I struggled today to be honest. On reflection I think it may be somewhat connected to my sunburn – it is really bad on my arms and it’s not that it is painful or that I feel hot but I think I just got zapped of energy.

I got annoyed with two of the boys doing the filming because they weren’t paying any attention to the work. George rightly pointed out that it’s up to us to create the environment that we want to see but I was too tired and cranky to think about it anymore.

After lunch, I sat and closed my eyes and concentrated on my breathing. I felt much better after that and then, funnily, Dylan and George both got tired and sleepy too.

George can come across as quite bossy sometimes though he obviously has the best of intentions. It often rubs me the wrong way and sometimes I’m not confident enough to deal with it in a positive manner. I’m still very insecure about things and feel I have to prove a point. It’s my problem I know

I’ve been writing and reading all these things but still can’t seem to act on it. I don’t ruminate so much on things but a dark mood can be brought on by the smallest slight.

Anyway, I’m putting the tiredness down to the sunburn and the crankiness due to the tiredness. Tomorrow is another day (though the sunburn will still be there).

There’s a tremble, and a rumbling, inhale- 27th December 1994

Terrigal

Out this window, through the vertical blinds, the insect screen, through the sun reflector and beyond our verandah and garden, the houses descend into the small valley and up the other side pushing for position with all the green rainforest, palms, ferns, gums and bamboo.

The rooftops visible in the sway of wet green leaves, where the crickets hang out buzzing around, their insane chatter carrying through the air – thousands of singing messages – here comes rain, here comes sun.

Grey and black clouds dominate the horizon, the air dank and still in my windowed vision, all quiet and anticipatory.

But now it’s time to leave this paradisiacal view and head out over the hill that we live on and down past the beach to the bustling village, buzzing with it’s human insects going about their merry way.

Out of our door the humid air clings shirt to skin and push push push the legs up the hill, short but dramatic, to meet the dirt track through the forest between scattered dwellings.

The crickets see your approach and snap into sudden silence as you pass the tall broken barked trees they inhabit(shh, here he comes!).

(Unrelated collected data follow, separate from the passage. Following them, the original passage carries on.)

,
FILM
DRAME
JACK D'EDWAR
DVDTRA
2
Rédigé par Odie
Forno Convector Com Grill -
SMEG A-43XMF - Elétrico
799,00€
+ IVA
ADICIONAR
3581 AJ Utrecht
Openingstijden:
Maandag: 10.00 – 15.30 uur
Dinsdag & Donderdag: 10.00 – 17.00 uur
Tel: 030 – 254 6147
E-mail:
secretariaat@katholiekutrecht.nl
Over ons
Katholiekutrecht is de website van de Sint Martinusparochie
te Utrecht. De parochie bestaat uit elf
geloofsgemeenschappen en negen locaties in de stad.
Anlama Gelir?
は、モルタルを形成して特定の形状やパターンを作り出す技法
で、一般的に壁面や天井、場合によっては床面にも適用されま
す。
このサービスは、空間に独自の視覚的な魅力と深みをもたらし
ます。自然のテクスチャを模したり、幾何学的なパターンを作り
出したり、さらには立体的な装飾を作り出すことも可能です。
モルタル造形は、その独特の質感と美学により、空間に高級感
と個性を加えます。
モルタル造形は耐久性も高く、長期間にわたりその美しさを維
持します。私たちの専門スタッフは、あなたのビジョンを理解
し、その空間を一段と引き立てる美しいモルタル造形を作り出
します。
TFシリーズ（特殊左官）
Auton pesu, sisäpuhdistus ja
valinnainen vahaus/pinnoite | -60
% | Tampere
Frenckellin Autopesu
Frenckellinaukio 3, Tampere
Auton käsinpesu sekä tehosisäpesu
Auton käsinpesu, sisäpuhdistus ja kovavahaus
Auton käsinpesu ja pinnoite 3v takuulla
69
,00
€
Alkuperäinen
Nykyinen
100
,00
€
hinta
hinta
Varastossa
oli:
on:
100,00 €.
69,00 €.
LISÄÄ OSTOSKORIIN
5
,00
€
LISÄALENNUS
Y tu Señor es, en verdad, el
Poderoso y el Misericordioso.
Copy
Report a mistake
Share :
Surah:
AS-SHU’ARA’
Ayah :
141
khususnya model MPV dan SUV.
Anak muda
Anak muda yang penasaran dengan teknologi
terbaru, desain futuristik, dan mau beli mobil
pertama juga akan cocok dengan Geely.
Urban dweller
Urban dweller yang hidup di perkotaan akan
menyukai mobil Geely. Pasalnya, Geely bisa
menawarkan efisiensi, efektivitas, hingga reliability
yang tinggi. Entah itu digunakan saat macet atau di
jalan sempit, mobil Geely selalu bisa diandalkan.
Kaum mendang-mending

The air drips moisture from the leaves high above, the ones that touch the sky. Odd insects buzz around often looking for some cool fresh blood to suck on – be quick, flick of the wrists – the Australian wave.

As the hill flats out and you begin to descend the other side, through the trees and buildings, the roar of the ocean beckons you forward, waving all the time. At the end of the road, the bottom of the hill, the sea stands before you far and wide and at it’s edge the crashing glory of the white crested waves, dotted with wet-suited bodies waiting on the big one.

Skirt the beach along the main road where traffic piles up because in this town pedestrians get right of way and that upsets the hoon element in their flash cars, boom box stereos blasting. The crowds are bustling from beach to shop to cafe and not much else. Young bronzed blondes hang round in threes, hanging out, being cool, playing the games of teenagers on the lookout for love, and I’m sure the surfers aren’t interested because they’re thinking about a different sex wax entirely and so the girls get themselves more beautiful and scantily clad in effort to swoon some dude away from his board but they’re still only interested in catching waves and so it goes on, this place a hot bed of sexual frustration. Maybe?!

The pace is slow and what the hell, there’s no hurry, those waves keep coming. These tough old legs carry me back home where, on the telephone wire to our house I spot something odd hanging on and its kinda long and thin and has four thin long double jointed legs and it’s a praying mantis – as long as your forearm and thicker than a hotdog. I hope that sucker doesn’t spot the gap under our front door!